1.Spill code == Register spillage?
Almost. Stricly speaking, spill code is the code added by the compiler to implement a register spill. The spill itself is the decision to tag a live range as not able to be placed in a register.
2.Is the author correct that FPO is generally considered a pain and the gain doe not out-weigh the benefits.
The author is probably correct that in modern processor architectures, the kinds of functions where FPOs will generate a significant performance gain is a smaller set than in the past. Yet FPO's do make code smaller, reducing cache pressure. They do reduce register pressure. These can be important in some settings. They do speed up prolog and epilog code by a few instructions. The point about debuggers not working well without the FP is noteworthy. It means core dumps are less useful for post mortems on production-optimized code. You'd never want to use FPO during development except for final testing.

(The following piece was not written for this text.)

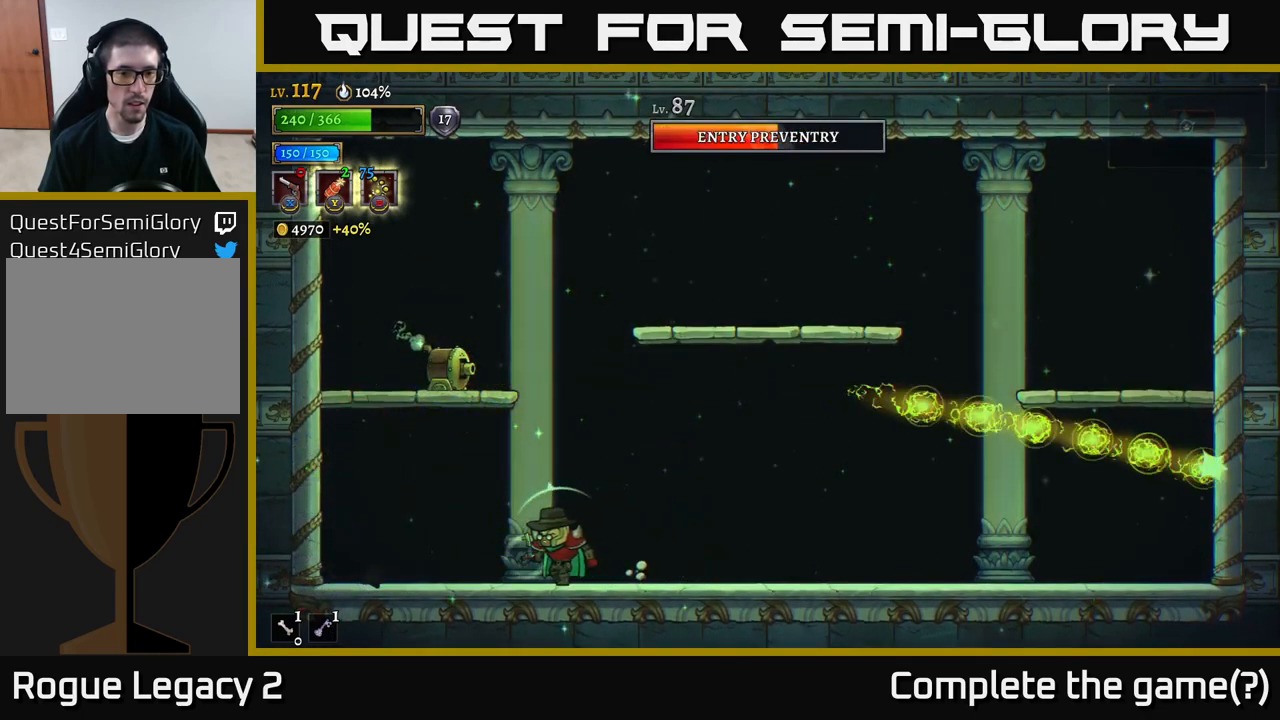
{"buttons": [], "left_stick": "up-left", "right_stick": "center", "events": [[50, "R1", "down"], [50, "left_stick", "up"], [67, "X", "down"], [167, "R1", "up"], [234, "X", "up"], [234, "left_stick", "center"], [300, "left_stick", "right"], [467, "left_stick", "up-left"]]}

3.Is FPO still relevant today in x64 architecture since there are a LOT more registers o play with.
Modern processors are so various and complex that you just about never know what's "relevant" until you try it and measure.
4.Do you use FPO? What for (if yes) and does it make a difference to you?

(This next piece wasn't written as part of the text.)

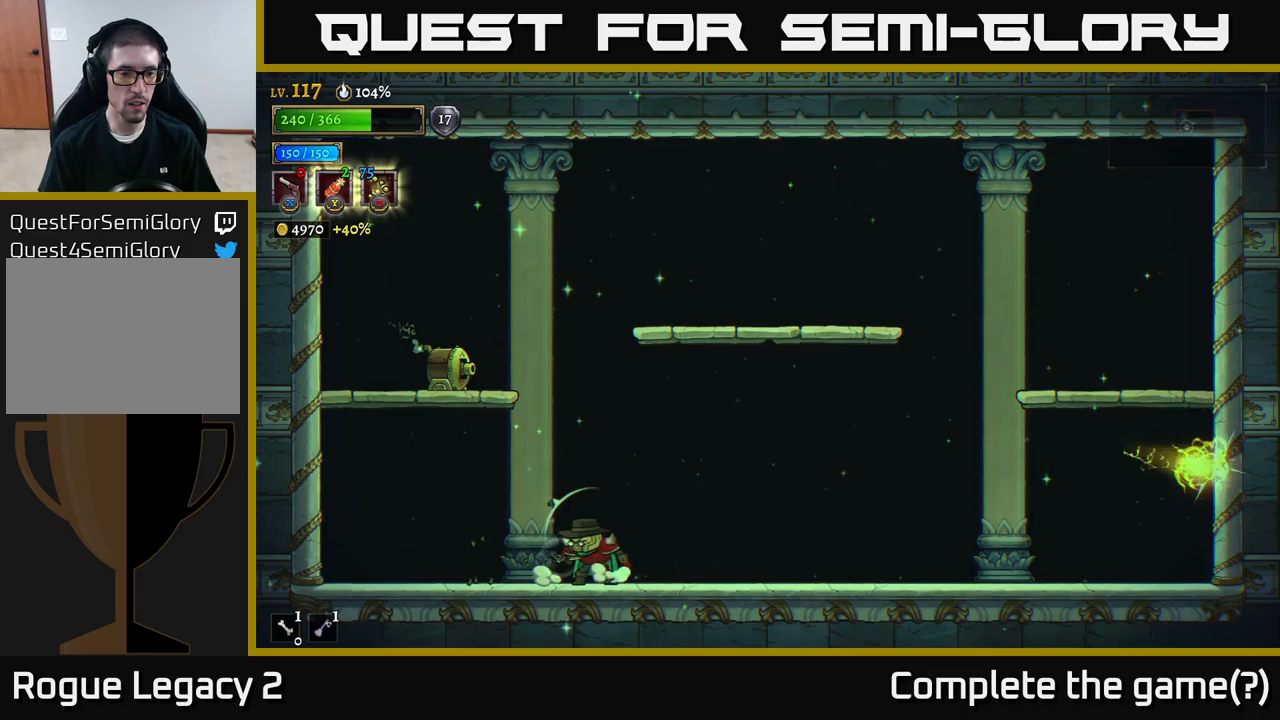
{"buttons": ["X"], "left_stick": "up-left", "right_stick": "center", "events": [[16, "X", "down"]]}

I have written a medium-size C library (20K SLOC) where it made a small (~5%) difference in run time overall under gcc. This was a native language extension to a scripting language that had to compile under both gcc and Visual C. Using it would have split the build path. I decided 5% was not worth it for the purpose the extension served. But if it had been a dynamic fluid simulation to predict the weather, 5% could have been worth many millions of dollars. The decision would have been different.
5.Wouldn't an optimized build optimize the excess allocation away?
That's entirely up to the compiler and optimizer designer. It looks from the MS documentation here that MS has defined the ABI to require home space for all data even if it's whole lifetime is spent in a register.